Google a supprimé le 19 mai les crédits mensuels inclus dans ses abonnements Gemini Pro et Gemini Ultra, remplaçant ce système par des quotas fondés sur la consommation de calcul. Le changement a été annoncé par courriel aux abonnés le même jour que Google I/O, et il a immédiatement déclenché une vague de réactions sur Reddit.
Les abonnés Pro ont perdu 1.000 crédits mensuels, tandis que les abonnés Ultra ont vu disparaître 25.000 crédits. En contrepartie, le tarif mensuel Ultra est passé de 249,99 dollars à 199,99 dollars. Google a expliqué dans ses messages que le nouveau modèle devrait permettre de conserver la même expérience, mais la mécanique change nettement: chaque requête consomme désormais une part variable du quota selon sa complexité, les fonctions activées et la longueur de la conversation.

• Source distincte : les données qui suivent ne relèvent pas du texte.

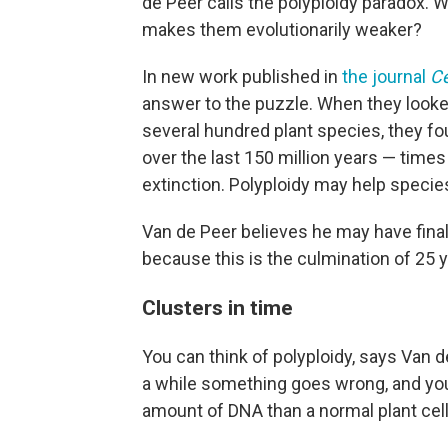
de Peer calls the polyploidy paradox. 
makes them evolutionarily weaker?
In new work published in
the journal
Ce
answer to the puzzle. When they looke
several hundred plant species, they fo
over the last 150 million years — time
extinction. Polyploidy may help specie
Van de Peer believes he may have finally
because this is the culmination of 25 y
Clusters in time
You can think of polyploidy, says Van d
a while something goes wrong, and you 
amount of DNA than a normal plant cell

Le quota se réinitialise toutes les cinq heures, dans la limite d’un plafond hebdomadaire. Google maintient aussi des crédits IA payants pour les utilisateurs qui veulent dépasser leur quota. L’accès aux modèles Flash, Pro et Deep Think n’a pas changé, pas plus que l’accès à Deep Research, à la génération de vidéo et au stockage. Sur le papier, l’architecture reste donc large; dans la pratique, la façon de mesurer l’usage devient beaucoup moins lisible pour les clients.
C’est là que la frustration est montée. En moins de trois heures, un abonné Pro a signalé sur Reddit que deux invites avaient consommé 27 % de son quota. Un autre utilisateur a résumé sa réaction en une phrase lapidaire: « C'est quoi ce bordel ». Un développeur a aussi annoncé qu’il annulait son abonnement après avoir utilisé Gemini 3.1 Pro tous les jours pour coder, écrivant: « Ils s'attendent à continuer avec le même prix tout en donnant moins. Au revoir Gemini. » Un internaute a ajouté: « Pour chaque mise à jour, c'est un nerfage. »

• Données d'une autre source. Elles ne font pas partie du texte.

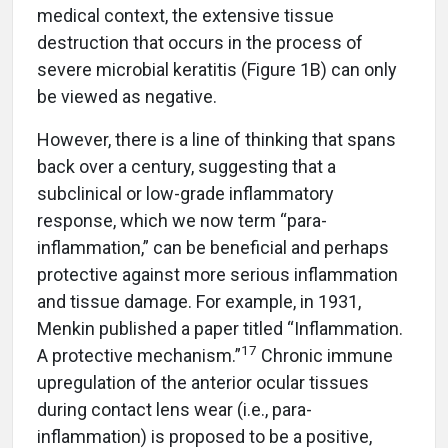
medical context, the extensive tissue
destruction that occurs in the process of
severe microbial keratitis (Figure 1B) can only
be viewed as negative.
However, there is a line of thinking that spans
back over a century, suggesting that a
subclinical or low-grade inflammatory
response, which we now term “para-
inflammation,” can be beneficial and perhaps
protective against more serious inflammation
and tissue damage. For example, in 1931,
Menkin published a paper titled “Inflammation.
17
A protective mechanism.”
Chronic immune
upregulation of the anterior ocular tissues
during contact lens wear (i.e., para-
inflammation) is proposed to be a positive,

Le contraste est d’autant plus vif que le message commercial de Google promet la continuité, alors que le nouveau système repose justement sur une variable que les clients ne peuvent pas connaître à l’avance. Avec la fin des crédits fixes, l’entreprise a déplacé le débat du prix affiché vers la prévisibilité de l’usage, et c’est souvent là que les abonnés comprennent ce qu’ils perdent.